== Document segment ==
----
Current Research Interests

High-Linearity Operational Transconductance Amplifier (OTA)




The operational transconductance amplifier (OTA), or transconductor, is one of the most important building blocks in analog circuits. The transconductor can be used for voltage-controlled oscillator (VCO), Gm-C filter, continuous-time sigma-delta modulator, and multiplier. In modern nanometer technology, short channel effects will degrade the ideal square law equation of the saturation–region operation, affect the linearity performance of the transconductor, and thus more suitable solutions should be investigated.

    The transconductor linearity is best enhanced with different operation regions of the MOS device, especially when operating from a low supply. The MOSFETs working in different operation regions with suitable parameters have been used to achieve the cancellation of second order terms of the transconductance for high linearity. Also, by using two cross coupling pseudo-differential pairs and the source degeneration structure, the nonlinearity caused by short channel effect from small feature size can be minimized. The short channel effect was compensated and minimized for several different architectures with high linearity performance under low supply voltage. The speed of the transconductors has also been enhanced while still maintaining its excellent linearity performance.




Wide Tuning Range Continuous-Time Gm-C Filter




    The continuous-time Gm-C filters have been widely used in various high speed applications, such as high data-rate read channel hard disks, wireline and wireless communications. For wireless communication application, recent demand for multi-standard transceivers calls for adopting direct-conversion architectures to achieve the highest level of integration and for ease of system design. However, an array or a stack of channel selection filters in a multi-standard radio design may not be power-efficient and would need large chip areas. Therefore, there is a strong motivation to realize a single baseband channel select filter such that it meets the requirements of multi-mode applications.
----
== Data listing ==
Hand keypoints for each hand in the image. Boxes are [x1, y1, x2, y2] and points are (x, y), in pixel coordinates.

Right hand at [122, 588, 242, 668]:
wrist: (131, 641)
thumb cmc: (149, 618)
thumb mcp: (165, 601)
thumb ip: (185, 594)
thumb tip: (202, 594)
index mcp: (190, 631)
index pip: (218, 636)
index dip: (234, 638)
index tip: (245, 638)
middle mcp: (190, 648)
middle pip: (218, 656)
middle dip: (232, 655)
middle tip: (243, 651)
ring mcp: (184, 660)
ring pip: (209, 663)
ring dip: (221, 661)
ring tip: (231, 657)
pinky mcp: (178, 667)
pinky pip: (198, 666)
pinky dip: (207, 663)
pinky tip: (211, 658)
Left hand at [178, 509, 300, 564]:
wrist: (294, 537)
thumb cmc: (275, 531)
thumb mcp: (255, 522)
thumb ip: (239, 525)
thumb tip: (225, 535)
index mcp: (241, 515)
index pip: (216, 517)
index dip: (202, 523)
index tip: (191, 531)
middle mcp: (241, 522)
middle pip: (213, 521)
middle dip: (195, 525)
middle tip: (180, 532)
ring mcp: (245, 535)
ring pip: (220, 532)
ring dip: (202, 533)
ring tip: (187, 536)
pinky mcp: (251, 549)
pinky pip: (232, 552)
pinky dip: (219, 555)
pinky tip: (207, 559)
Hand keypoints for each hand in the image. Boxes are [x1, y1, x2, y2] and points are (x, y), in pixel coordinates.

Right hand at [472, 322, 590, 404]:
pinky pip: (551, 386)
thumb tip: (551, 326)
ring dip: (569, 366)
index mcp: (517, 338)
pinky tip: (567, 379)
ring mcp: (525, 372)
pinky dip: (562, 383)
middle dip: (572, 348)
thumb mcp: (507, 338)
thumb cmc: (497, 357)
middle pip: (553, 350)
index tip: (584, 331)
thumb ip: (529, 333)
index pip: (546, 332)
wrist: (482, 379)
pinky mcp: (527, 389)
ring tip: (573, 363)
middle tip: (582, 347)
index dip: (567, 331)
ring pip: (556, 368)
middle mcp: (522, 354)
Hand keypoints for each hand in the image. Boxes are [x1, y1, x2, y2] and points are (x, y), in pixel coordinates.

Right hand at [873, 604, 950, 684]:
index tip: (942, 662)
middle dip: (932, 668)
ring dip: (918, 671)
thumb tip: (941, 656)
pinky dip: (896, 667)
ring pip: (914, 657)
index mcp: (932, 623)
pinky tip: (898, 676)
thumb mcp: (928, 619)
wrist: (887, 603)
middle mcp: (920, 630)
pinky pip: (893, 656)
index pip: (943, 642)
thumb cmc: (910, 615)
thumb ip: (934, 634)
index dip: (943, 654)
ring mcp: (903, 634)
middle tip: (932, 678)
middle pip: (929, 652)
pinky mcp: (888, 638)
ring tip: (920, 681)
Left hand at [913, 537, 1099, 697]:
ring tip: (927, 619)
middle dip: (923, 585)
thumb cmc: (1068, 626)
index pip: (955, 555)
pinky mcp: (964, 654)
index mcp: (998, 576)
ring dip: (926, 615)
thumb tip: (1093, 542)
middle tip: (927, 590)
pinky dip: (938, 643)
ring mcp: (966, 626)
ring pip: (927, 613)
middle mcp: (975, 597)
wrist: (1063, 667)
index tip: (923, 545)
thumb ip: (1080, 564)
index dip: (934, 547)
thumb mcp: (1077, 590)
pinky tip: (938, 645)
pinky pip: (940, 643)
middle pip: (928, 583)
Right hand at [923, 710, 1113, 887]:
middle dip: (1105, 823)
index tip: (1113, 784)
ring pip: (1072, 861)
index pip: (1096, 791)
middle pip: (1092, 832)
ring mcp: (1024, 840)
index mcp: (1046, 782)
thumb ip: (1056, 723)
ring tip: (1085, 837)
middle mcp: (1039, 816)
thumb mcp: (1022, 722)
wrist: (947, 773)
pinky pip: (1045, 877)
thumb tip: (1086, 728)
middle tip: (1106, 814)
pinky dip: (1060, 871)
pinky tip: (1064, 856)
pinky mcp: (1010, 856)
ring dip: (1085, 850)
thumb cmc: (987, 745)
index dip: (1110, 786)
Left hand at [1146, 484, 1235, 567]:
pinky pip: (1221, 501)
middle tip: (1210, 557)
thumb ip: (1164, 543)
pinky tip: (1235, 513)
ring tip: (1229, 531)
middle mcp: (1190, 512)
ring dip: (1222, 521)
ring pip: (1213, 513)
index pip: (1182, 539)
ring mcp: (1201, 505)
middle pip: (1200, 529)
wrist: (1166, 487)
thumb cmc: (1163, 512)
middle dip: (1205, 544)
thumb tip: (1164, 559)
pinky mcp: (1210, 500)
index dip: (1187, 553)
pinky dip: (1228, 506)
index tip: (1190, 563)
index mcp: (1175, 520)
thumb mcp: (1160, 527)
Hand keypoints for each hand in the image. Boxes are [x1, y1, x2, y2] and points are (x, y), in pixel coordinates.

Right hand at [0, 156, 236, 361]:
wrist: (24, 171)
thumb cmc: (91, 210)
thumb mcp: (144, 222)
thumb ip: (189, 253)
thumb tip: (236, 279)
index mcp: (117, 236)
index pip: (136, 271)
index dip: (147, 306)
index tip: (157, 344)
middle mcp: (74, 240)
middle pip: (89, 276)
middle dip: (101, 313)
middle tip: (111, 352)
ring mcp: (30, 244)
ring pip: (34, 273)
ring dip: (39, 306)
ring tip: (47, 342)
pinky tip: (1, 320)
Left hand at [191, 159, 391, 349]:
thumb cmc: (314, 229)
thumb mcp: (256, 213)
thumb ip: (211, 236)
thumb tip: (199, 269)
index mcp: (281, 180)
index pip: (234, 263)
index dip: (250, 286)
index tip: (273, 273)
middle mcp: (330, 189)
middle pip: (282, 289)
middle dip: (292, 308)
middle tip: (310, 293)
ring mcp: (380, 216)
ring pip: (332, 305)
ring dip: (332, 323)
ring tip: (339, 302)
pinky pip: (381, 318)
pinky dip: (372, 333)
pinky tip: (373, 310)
----
== What you will do ==
A: Please translate this sentence from the research interests text above into Spanish: "The operational transconductance amplifier (OTA), or transconductor, is one of the most important building blocks in analog circuits."
B: Decide whether each statement agrees with the research interests text, answering yes or no and quoting the words that settle it. (i) A transconductor can serve in a Gm-C filter. (ii) An array of channel selection filters in a multi-standard radio design is described as power-efficient. (iii) The speed of the transconductors was raised at the cost of their linearity.

== Exercise solutions ==
A: El amplificador operacional de transconductancia (OTA), o transconductor, es uno de los bloques constructivos más importantes de los circuitos analógicos.

B:
(i) Yes: "The transconductor can be used for voltage-controlled oscillator (VCO), Gm-C filter, continuous-time sigma-delta modulator, and multiplier."
(ii) No: "an array or a stack of channel selection filters in a multi-standard radio design may not be power-efficient and would need large chip areas."
(iii) No: "The speed of the transconductors has also been enhanced while still maintaining its excellent linearity performance."